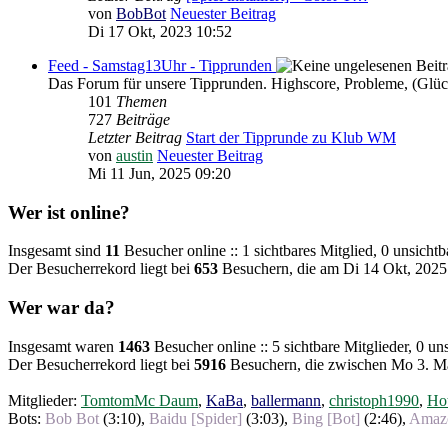
von
BobBot
Neuester Beitrag
Di 17 Okt, 2023 10:52
Feed - Samstag13Uhr - Tipprunden
Das Forum für unsere Tipprunden. Highscore, Probleme, (Glü
101
Themen
727
Beiträge
Letzter Beitrag
Start der Tipprunde zu Klub WM
von
austin
Neuester Beitrag
Mi 11 Jun, 2025 09:20
Wer ist online?
Insgesamt sind
11
Besucher online :: 1 sichtbares Mitglied, 0 unsicht
Der Besucherrekord liegt bei
653
Besuchern, die am Di 14 Okt, 2025 
Wer war da?
Insgesamt waren
1463
Besucher online :: 5 sichtbare Mitglieder, 0 u
Der Besucherrekord liegt bei
5916
Besuchern, die zwischen Mo 3. Mä
Mitglieder:
TomtomMc Daum
,
KaBa
,
ballermann
,
christoph1990
,
Hot
Bots:
Bob Bot
(
3:10
),
Baidu [Spider]
(
3:03
),
Bing [Bot]
(
2:46
),
Amazo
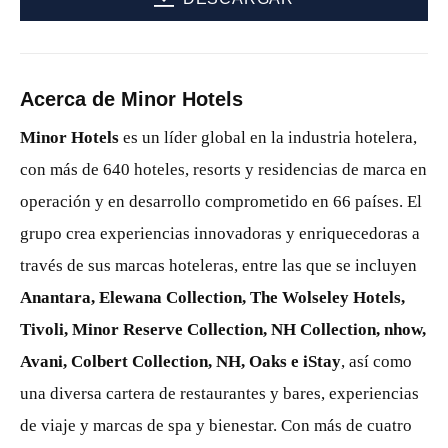
Acerca de Minor Hotels
Minor Hotels
es un líder global en la industria hotelera,
con más de 640 hoteles, resorts y residencias de marca en
operación y en desarrollo comprometido en 66 países. El
grupo crea experiencias innovadoras y enriquecedoras a
través de sus marcas hoteleras, entre las que se incluyen
Anantara, Elewana Collection, The Wolseley Hotels,
Tivoli, Minor Reserve Collection, NH Collection, nhow,
Avani, Colbert Collection, NH, Oaks e iStay
, así como
una diversa cartera de restaurantes y bares, experiencias
de viaje y marcas de spa y bienestar. Con más de cuatro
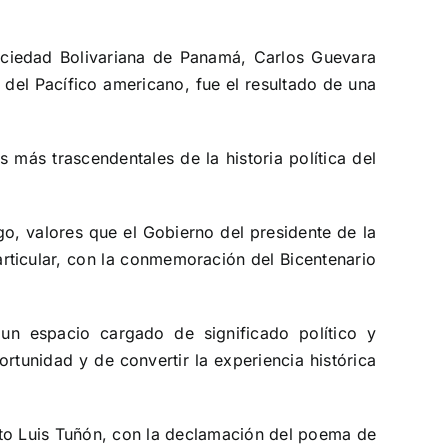
ociedad Bolivariana de Panamá, Carlos Guevara
del Pacífico americano, fue el resultado de una
más trascendentales de la historia política del
o, valores que el Gobierno del presidente de la
articular, con la conmemoración del Bicentenario
un espacio cargado de significado político y
tunidad y de convertir la experiencia histórica
rto Luis Tuñón, con la declamación del poema de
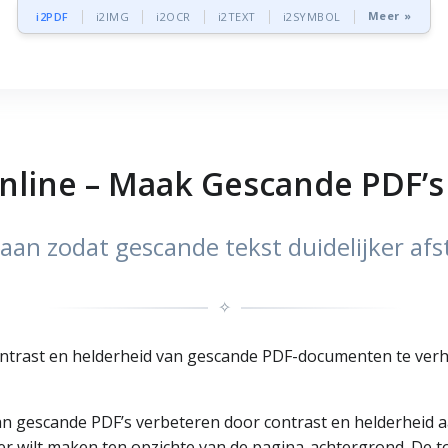
Meer »
i2PDF
i2IMG
i2OCR
i2TEXT
i2SYMBOL
nline – Maak Gescande PDF’s
 aan zodat gescande tekst duidelijker af
✧
contrast en helderheid van gescande PDF-documenten te verh
n gescande PDF’s verbeteren door contrast en helderheid aan 
rder wilt maken ten opzichte van de pagina-achtergrond. De t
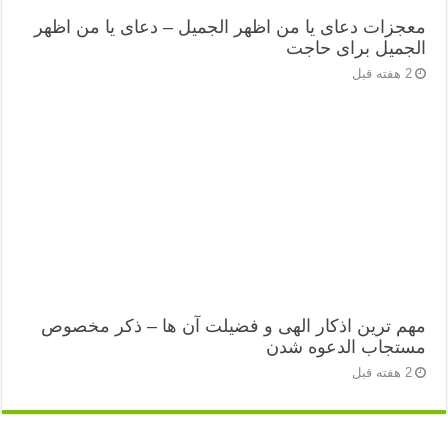
معجزات دعای یا من اظهر الجمیل – دعای یا من اظهر
الجمیل برای حاجت
2 هفته قبل
مهم ترین اذکار الهی و فضیلت آن ها – ذکر مخصوص
مستجاب الدعوه شدن
2 هفته قبل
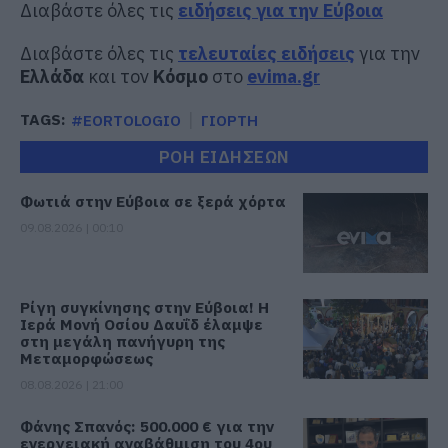
Διαβάστε όλες τις
ειδήσεις για την Εύβοια
Διαβάστε όλες τις
τελευταίες ειδήσεις
για την
Ελλάδα
και τον
Κόσμο
στο
evima.gr
TAGS:
#EORTOLOGIO
ΓΙΟΡΤΗ
ΡΟΗ ΕΙΔΗΣΕΩΝ
Φωτιά στην Εύβοια σε ξερά χόρτα
09.08.2026 | 00:10
Ρίγη συγκίνησης στην Εύβοια! Η
Ιερά Μονή Οσίου Δαυΐδ έλαμψε
στη μεγάλη πανήγυρη της
Μεταμορφώσεως
08.08.2026 | 21:00
Φάνης Σπανός: 500.000 € για την
ενεργειακή αναβάθμιση του 4ου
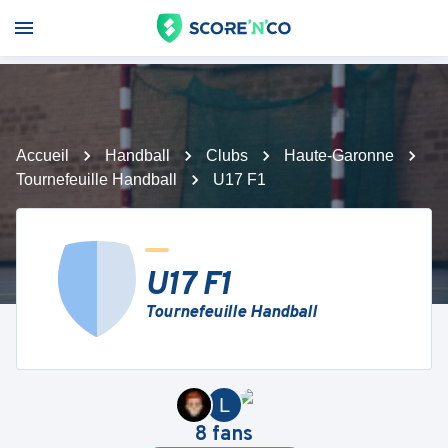
Accueil
Handball
Clubs
Haute-Garonne
Tournefeuille Handball
U17 F1
U17 F1
Tournefeuille Handball
L
8
fans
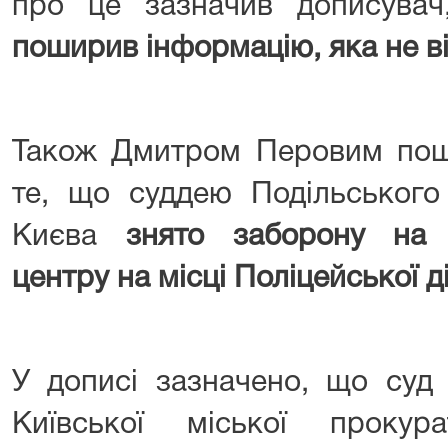
про це зазначив дописувач
поширив інформацію, яка не ві
Також Дмитром Перовим пош
те, що суддею Подільського
Києва
знято заборону на 
центру на місці Поліцейської д
У дописі зазначено, що суд 
Київської міської проку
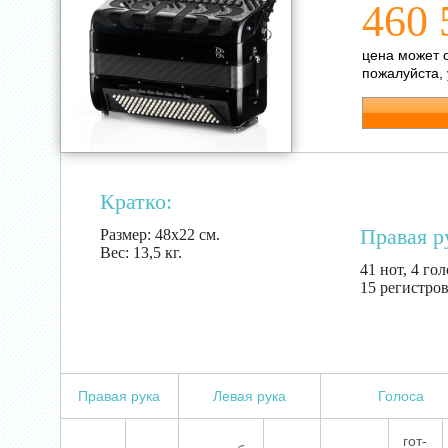
460 
цена может 
пожалуйста,
Кратко:
Правая р
Размер:
48х22 см.
Вес:
13,5 кг.
41 нот, 4 го
15 регистро
Правая рука
Левая рука
Голоса
гот-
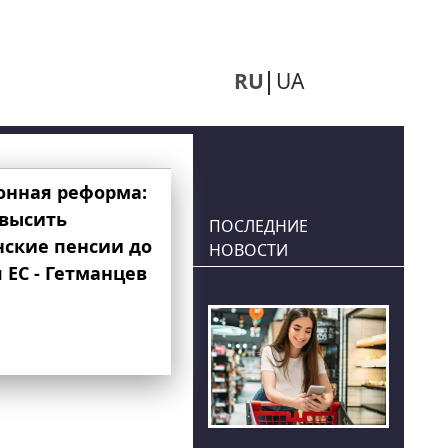
RU
UA
онная реформа:
овысить
ПОСЛЕДНИЕ
нские пенсии до
НОВОСТИ
 ЕС - Гетманцев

##########

▸ **Exercise objective**
Extract each line of the entries above that contains the string "contrast".

▸ **Response to this task**
contrast en helderheid van gescande PDF-documenten te verh
n gescande PDF’s verbeteren door contrast en helderheid aan 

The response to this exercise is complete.